Pierre Rétat
1Tout le dialogue tourne autour des motifs qui ont déterminé Sylla à usurper le pouvoir suprême, en répandant le sang de ses concitoyens par les proscriptions et les crimes, et à quitter ce même pouvoir au mépris du danger que cette décision audacieuse lui faisait courir.
2Sylla s’explique donc. Or, ce qui se révèle dans tous ses actes, c’est l’« amour pour la gloire », une « grande âme » qui, après avoir épuisé les « grandes choses », ne peut s’accommoder de la marche ordinaire du gouvernement, et aspire encore à se surpasser en abandonnant tout ; c’est aussi le « mépris » pour les hommes, dont Sylla fait le « principe » de sa conduite, l’orgueil infini de soi et de son nom : « J’ai un nom ; et il me suffit pour ma sûreté […] J’ai étonné les hommes ; et c’est beaucoup […] j’ai tout tiré de ce principe […] il a été l’âme de toutes mes actions. »
3La « grandeur » « étonne » par sa sauvagerie même. Certes Sylla se justifie : il a voulu rendre les Romains libres en dépit d’eux-mêmes, il a « rétabli le gouvernement de nos pères ». Mais on sent en lui une violence qui est toute en elle-même, en-deçà ou au-delà de toute justification. Eucrate est là pour dire le péril de la gloire, le prix effrayant dont l’humanité la paye, et pour annoncer les suites funestes de l’exemple ainsi donné. À la fin Sylla, après un moment de silence, cède à l’émotion, et prévoit l’arrivée de César.
4« Quelques scènes de Corneille me donnèrent l’idée de ce dialogue (de Sylla). J’étais jeune, et il fallait être bien jeune pour être excité à écrire par la lecture du grand Corneille ». Cet aveu des Pensées (no 1948) désigne à la fois une inspiration, que le texte rend évidente, et un moment, celui d’une « jeunesse » entendue dans un sens large, puisque des amis de Montesquieu font allusion à l’œuvre en 1724 et 1726 ; un témoignage fait supposer qu’elle a été lue au club de l’Entresol en 1727 ou au début de 1728 ; elle ne sera publiée qu’en 1745 dans le Mercure de France.
5On peut donc y voir une sorte de libre rêverie autour d’un personnage que la tradition historique avait représenté sous des traits uniformément noirs. En 1734, les Romains, sans insister, ne contredisent pas vraiment le Dialogue : « Sylla homme emporté mène violemment les Romains à la liberté » (chap. xiii).

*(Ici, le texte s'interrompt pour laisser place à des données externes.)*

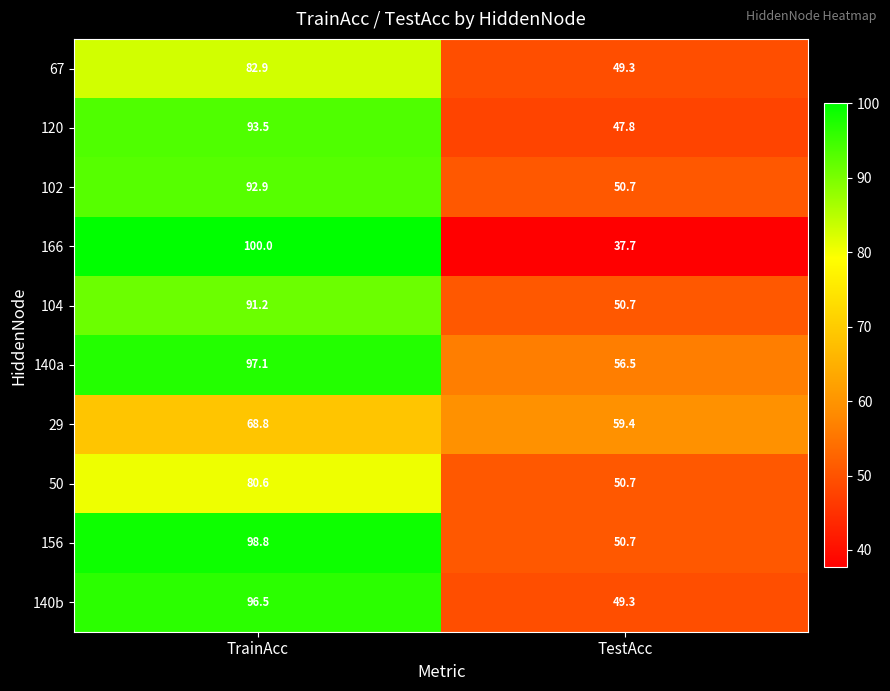

List the labels in order of 166 value, smallest first.

TestAcc, TrainAcc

6Devenue presque inséparable des Romains depuis l’édition de 1748, l’œuvre est considérée et proposée au XIXe siècle comme un modèle d’éloquence : elle pouvait en effet passer à bon droit, par sa tension extrême et sa scansion dramatique, pour une expression stylistique parfaite de la force « romaine ». Michelet, dans ses Notes d’histoire religieuse (inédites), y voit un exemple de ce qu’il appelle « le style tyran », illustré selon lui par Thucydide, Tacite, Saint-Just et Napoléon dans les bulletins de l’armée d’Italie. Chez les commentateurs récents, le Sylla ainsi recréé, par sa violence au-delà du bien et du mal, suscite un trouble et une fascination conformes à des philosophies qui furent à la mode. Il manifeste en tout cas, de façon particulièrement évidente, ce qu’il y a de paradoxal, d’impulsif, d’extrême dans l’imagination de Montesquieu.
Bibliographie
Édition
OC, t. VIII, p. 307-322 (éd. Pierre Rétat).

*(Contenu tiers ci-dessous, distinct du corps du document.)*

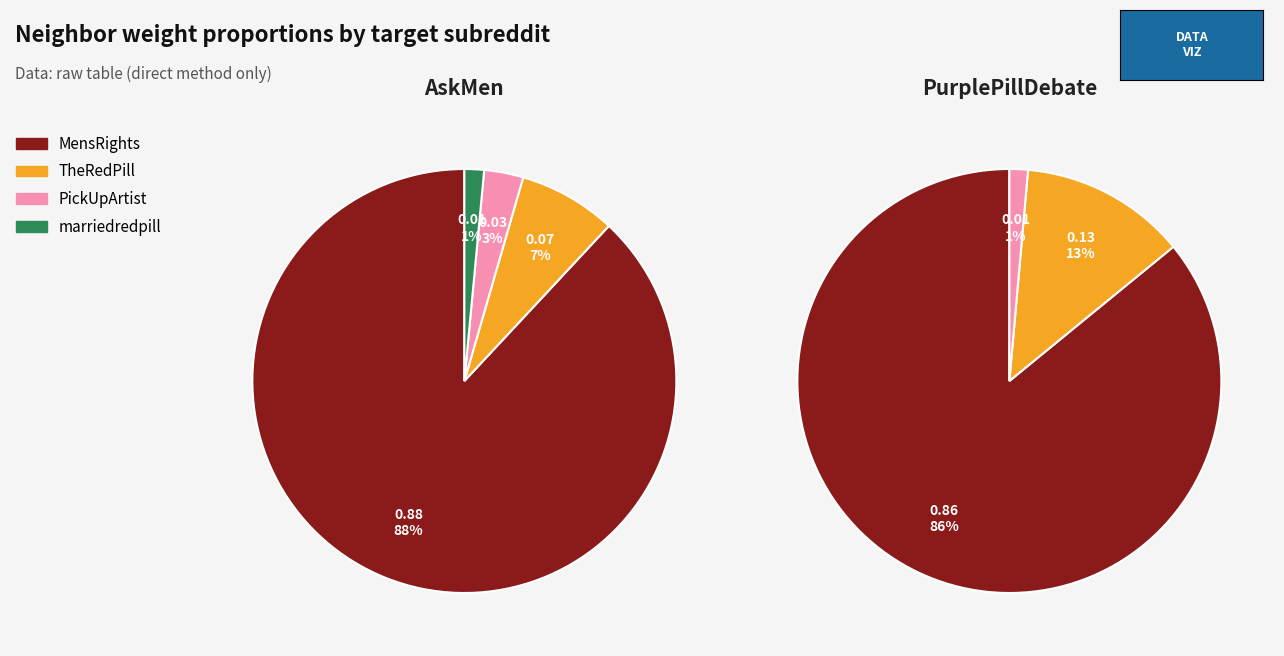

Which category has the biggest portion of the pie?

MensRights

Sur le Sylla de la tradition historique, Patrick Andrivet, « Rome enfin que je hais… » ? Une étude sur les différentes vues de Montesquieu concernant les anciens Romains, Orléans, Paradigme, « Modernités », 2012.
Pour un Sylla « démiurgique », Corrado Rosso, « Demiurgia e parabola delle élites nelle Considérations », Storia e ragione, Naples, Liguori, 1987, p. 181-206 (p. 198-199).
Sur l’écriture de l’ouvrage, Stéphane Pujol, « Montesquieu et la question du dialogue », Du goût à l’esthétique : Montesquieu, Jean Ehrard et C. Volpilhac-Auger dir., Pessac, Presses universitaires de Bordeaux, 2007, p. 147-174.